**Work to complete**
Which lines in the data below contain the word "their"? Return each of them.

**Data for this task**
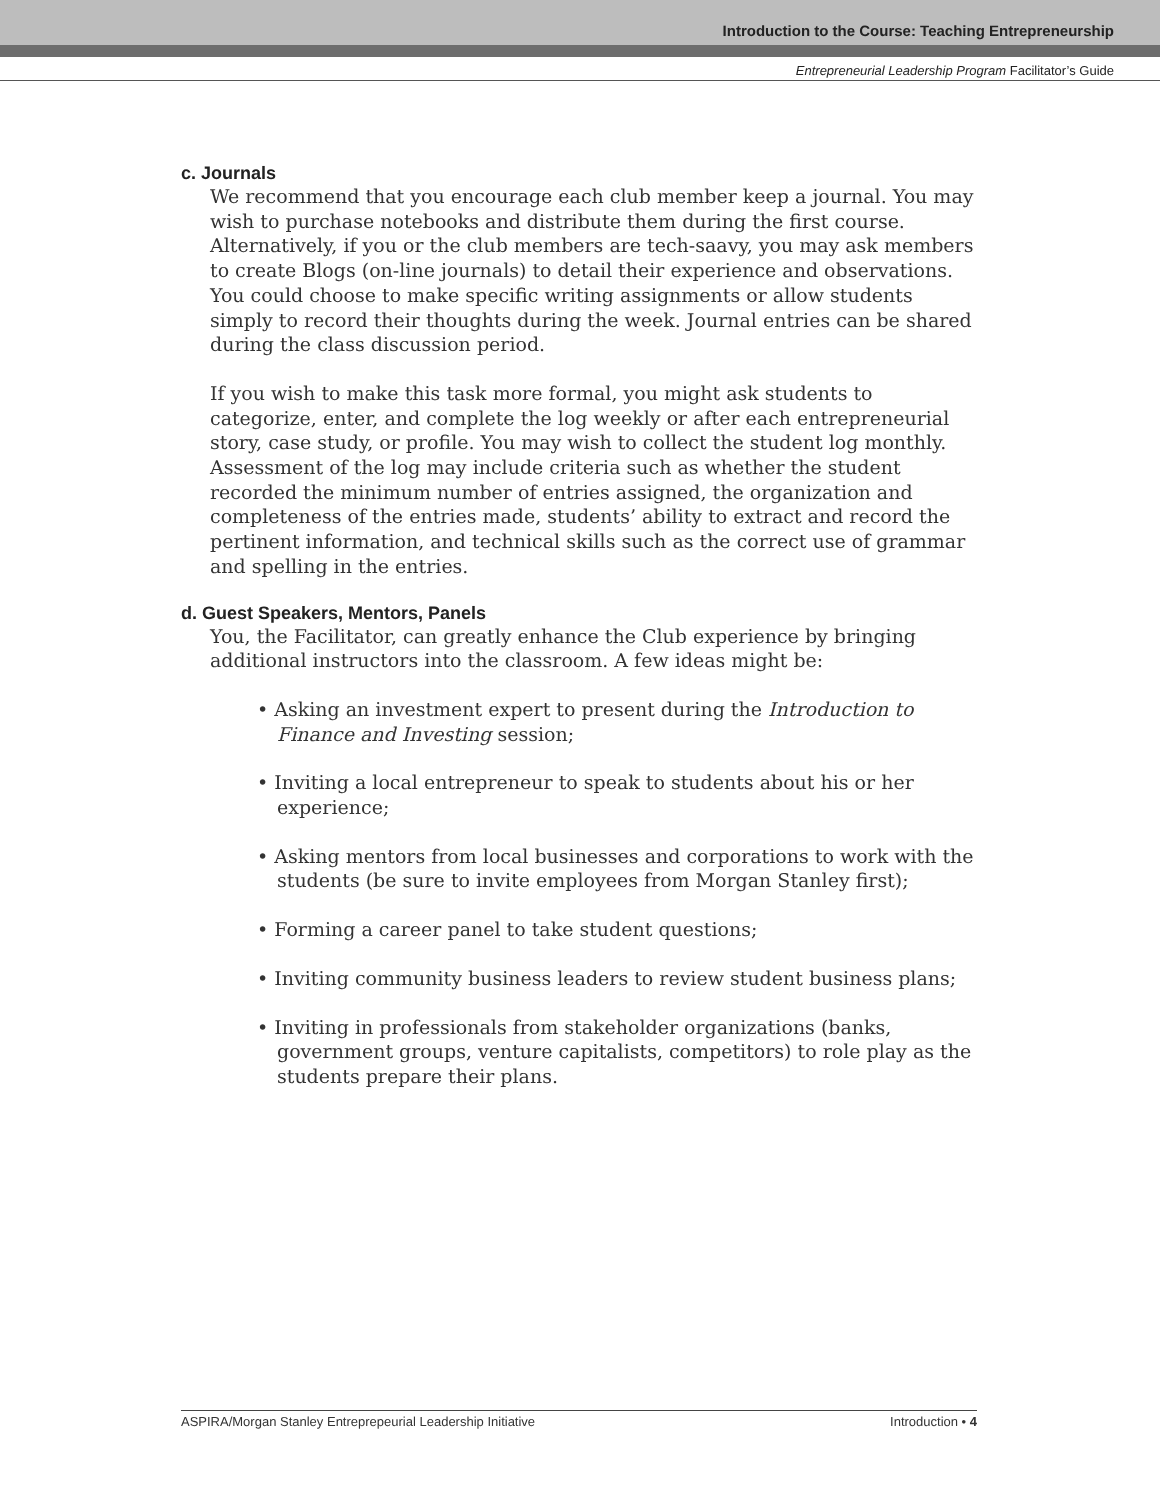Introduction to the Course: Teaching Entrepreneurship
Entrepreneurial Leadership Program Facilitator’s Guide
c. Journals
We recommend that you encourage each club member keep a journal. You may wish to purchase notebooks and distribute them during the first course. Alternatively, if you or the club members are tech-saavy, you may ask members to create Blogs (on-line journals) to detail their experience and observations. You could choose to make specific writing assignments or allow students simply to record their thoughts during the week. Journal entries can be shared during the class discussion period.
If you wish to make this task more formal, you might ask students to categorize, enter, and complete the log weekly or after each entrepreneurial story, case study, or profile. You may wish to collect the student log monthly. Assessment of the log may include criteria such as whether the student recorded the minimum number of entries assigned, the organization and completeness of the entries made, students’ ability to extract and record the pertinent information, and technical skills such as the correct use of grammar and spelling in the entries.
d. Guest Speakers, Mentors, Panels
You, the Facilitator, can greatly enhance the Club experience by bringing additional instructors into the classroom. A few ideas might be:
• Asking an investment expert to present during the Introduction to Finance and Investing session;
• Inviting a local entrepreneur to speak to students about his or her experience;
• Asking mentors from local businesses and corporations to work with the students (be sure to invite employees from Morgan Stanley first);
• Forming a career panel to take student questions;
• Inviting community business leaders to review student business plans;
• Inviting in professionals from stakeholder organizations (banks, government groups, venture capitalists, competitors) to role play as the students prepare their plans.
ASPIRA/Morgan Stanley Entreprepeurial Leadership Initiative Introduction • 4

**Exercise answer**
We recommend that you encourage each club member keep a journal. You may wish to purchase notebooks and distribute them during the first course. Alternatively, if you or the club members are tech-saavy, you may ask members to create Blogs (on-line journals) to detail their experience and observations. You could choose to make specific writing assignments or allow students simply to record their thoughts during the week. Journal entries can be shared during the class discussion period.
• Inviting in professionals from stakeholder organizations (banks, government groups, venture capitalists, competitors) to role play as the students prepare their plans.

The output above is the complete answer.